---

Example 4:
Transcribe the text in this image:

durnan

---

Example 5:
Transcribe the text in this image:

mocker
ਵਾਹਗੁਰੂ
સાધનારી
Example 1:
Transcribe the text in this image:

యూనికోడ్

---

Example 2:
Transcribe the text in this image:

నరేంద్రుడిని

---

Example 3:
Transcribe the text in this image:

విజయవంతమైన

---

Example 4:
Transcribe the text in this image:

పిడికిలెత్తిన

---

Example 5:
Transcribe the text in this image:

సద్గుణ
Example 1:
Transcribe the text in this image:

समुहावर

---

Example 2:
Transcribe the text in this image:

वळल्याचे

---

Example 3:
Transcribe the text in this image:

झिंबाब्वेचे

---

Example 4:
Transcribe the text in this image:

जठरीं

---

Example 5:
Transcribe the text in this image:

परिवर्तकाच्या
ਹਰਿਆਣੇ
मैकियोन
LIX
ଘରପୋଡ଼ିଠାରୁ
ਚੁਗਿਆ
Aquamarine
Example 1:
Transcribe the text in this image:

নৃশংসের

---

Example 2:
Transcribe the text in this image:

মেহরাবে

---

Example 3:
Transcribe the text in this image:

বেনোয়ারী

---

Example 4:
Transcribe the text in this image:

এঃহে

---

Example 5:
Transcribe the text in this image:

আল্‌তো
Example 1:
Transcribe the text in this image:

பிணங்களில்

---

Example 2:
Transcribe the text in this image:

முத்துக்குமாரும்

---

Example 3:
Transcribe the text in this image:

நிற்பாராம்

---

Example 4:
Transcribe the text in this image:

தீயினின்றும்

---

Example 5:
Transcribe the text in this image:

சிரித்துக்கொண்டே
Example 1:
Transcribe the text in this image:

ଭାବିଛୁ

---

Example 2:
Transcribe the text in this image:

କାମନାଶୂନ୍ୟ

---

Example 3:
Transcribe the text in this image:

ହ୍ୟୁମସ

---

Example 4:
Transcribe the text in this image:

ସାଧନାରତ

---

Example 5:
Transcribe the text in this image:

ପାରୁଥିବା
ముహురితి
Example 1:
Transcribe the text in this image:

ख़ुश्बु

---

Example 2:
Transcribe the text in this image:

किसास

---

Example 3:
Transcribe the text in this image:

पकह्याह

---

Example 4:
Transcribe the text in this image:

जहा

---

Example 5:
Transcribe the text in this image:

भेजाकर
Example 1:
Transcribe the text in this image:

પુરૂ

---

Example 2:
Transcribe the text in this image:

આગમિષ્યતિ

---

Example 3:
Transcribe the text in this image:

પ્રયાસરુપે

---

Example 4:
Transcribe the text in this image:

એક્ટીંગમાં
........
WHAT YOU WILL DO:
An exact reproduction of the material above is required.

RESPONSE BELOW:
---

Example 4:
Transcribe the text in this image:

durnan

---

Example 5:
Transcribe the text in this image:

mocker
ਵਾਹਗੁਰੂ
સાધનારી
Example 1:
Transcribe the text in this image:

యూనికోడ్

---

Example 2:
Transcribe the text in this image:

నరేంద్రుడిని

---

Example 3:
Transcribe the text in this image:

విజయవంతమైన

---

Example 4:
Transcribe the text in this image:

పిడికిలెత్తిన

---

Example 5:
Transcribe the text in this image:

సద్గుణ
Example 1:
Transcribe the text in this image:

समुहावर

---

Example 2:
Transcribe the text in this image:

वळल्याचे

---

Example 3:
Transcribe the text in this image:

झिंबाब्वेचे

---

Example 4:
Transcribe the text in this image:

जठरीं

---

Example 5:
Transcribe the text in this image:

परिवर्तकाच्या
ਹਰਿਆਣੇ
मैकियोन
LIX
ଘରପୋଡ଼ିଠାରୁ
ਚੁਗਿਆ
Aquamarine
Example 1:
Transcribe the text in this image:

নৃশংসের

---

Example 2:
Transcribe the text in this image:

মেহরাবে

---

Example 3:
Transcribe the text in this image:

বেনোয়ারী

---

Example 4:
Transcribe the text in this image:

এঃহে

---

Example 5:
Transcribe the text in this image:

আল্‌তো
Example 1:
Transcribe the text in this image:

பிணங்களில்

---

Example 2:
Transcribe the text in this image:

முத்துக்குமாரும்

---

Example 3:
Transcribe the text in this image:

நிற்பாராம்

---

Example 4:
Transcribe the text in this image:

தீயினின்றும்

---

Example 5:
Transcribe the text in this image:

சிரித்துக்கொண்டே
Example 1:
Transcribe the text in this image:

ଭାବିଛୁ

---

Example 2:
Transcribe the text in this image:

କାମନାଶୂନ୍ୟ

---

Example 3:
Transcribe the text in this image:

ହ୍ୟୁମସ

---

Example 4:
Transcribe the text in this image:

ସାଧନାରତ

---

Example 5:
Transcribe the text in this image:

ପାରୁଥିବା
ముహురితి
Example 1:
Transcribe the text in this image:

ख़ुश्बु

---

Example 2:
Transcribe the text in this image:

किसास

---

Example 3:
Transcribe the text in this image:

पकह्याह

---

Example 4:
Transcribe the text in this image:

जहा

---

Example 5:
Transcribe the text in this image:

भेजाकर
Example 1:
Transcribe the text in this image:

પુરૂ

---

Example 2:
Transcribe the text in this image:

આગમિષ્યતિ

---

Example 3:
Transcribe the text in this image:

પ્રયાસરુપે

---

Example 4:
Transcribe the text in this image:

એક્ટીંગમાં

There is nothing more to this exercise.